OBAMA-ADJUSTED POLLS. Observing all due caveats about early horserace polls, it's possible to learn something if you remember that these polls are basically distorted by unequal name recognition. When I was a kid, the polls used to always say that Ted Kennedy was going to be the next president, later it was Mario Cuomo, etc.

But since name ID is itself a measurable thing, it's possible, if you're not bound by the strict code of professional ethics governing the polling industry, to extract some useful information by factoring it in. In the current polling, there are four candidates who are almost universally known among voters: Senator Clinton, Senator McCain, Giuliani and Gore. (And John Edwards, probably somewhat less so, but for some reason he isn't in the Newsweek or CNN polls.) And there are two who are not at all well known, Senator Obama and Governor Romney.

(By the way, that thing about the ethical code was a joke. Don't panic, Mr. Penn,.)

In the Newsweek poll, 81% percent say they know "A lot" or "some" about Clinton. Of Obama, only 41% say they know a lot or some, and only 14% say, "a lot," vs 45% who know a lot about Senator Clinton.

So this is a forty percentage point gap in basic ID and awareness. Yet it translates into only a four to seven-point drop-off in support, against the better-known Republicans. The top-line story here was that Clinton beats McCain 50-43 while Obama loses 43-45. But the more interesting thing is that the drop-off from Clinton to the unknown Obama is only seven percentage points, and only four against Giuliani. (That's the Newsweek poll; the CNN poll has the Clinton match-ups tighter, but the Clinton-to-Obama dropoff is about the same 4-6 points.) At 43%, Obama is actually outperforming his name recognition.

Whereas on the Republican side, when you drop from the big names (who I still believe will not get the nomination) to the lesser-known Romney, support disappears completely. Romney drops to 25% against Obama, 32% against Clinton.

That suggests to me some combination of (1) people who do know something about Obama are very favorably inclined toward him, and (2) people are strongly inclined to vote for a Democrat in 2008, which is also reflected in the generic polls. On the first point, it's worth noting that Obama is not significantly better known among Dems than among registered voters generally.

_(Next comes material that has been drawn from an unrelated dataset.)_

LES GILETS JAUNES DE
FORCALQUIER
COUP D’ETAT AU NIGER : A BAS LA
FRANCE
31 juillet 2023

It would be interesting to have some polls with matchups like Vilsack-McCain; if it's pretty much the same as Obama-McCain, that would suggest that the Obama support is mostly an artifact of the generic Democrat preference.

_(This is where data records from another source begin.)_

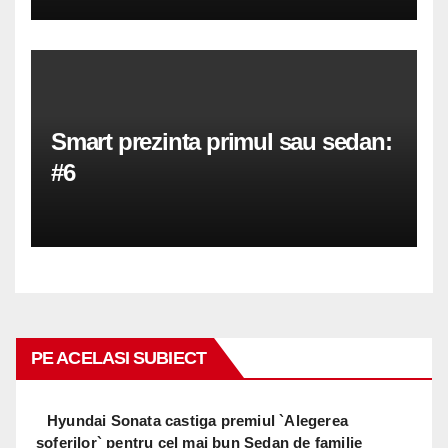
Smart prezinta primul sau sedan:
#6
PE ACELASI SUBIECT
Hyundai Sonata castiga premiul `Alegerea
soferilor` pentru cel mai bun Sedan de familie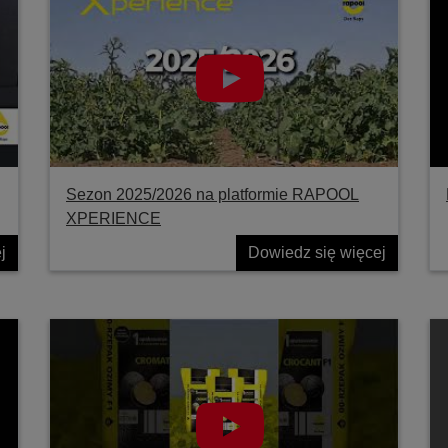
Sezon 2025/2026 na platformie RAPOOL
XPERIENCE
j
Dowiedz się więcej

These are good polls for Clinton, but I think that given the current level of name recognition, they're at least as good, and maybe better, for Obama. It's awfully scary to think of going into the campaign with a relative unknown, who can be defined by attacks, but if you're going to have a fresh face (and Dems should), better that it be someone with obviously extraordinary political skills and a vision, and who starts off with a strong base of goodwill and admiration.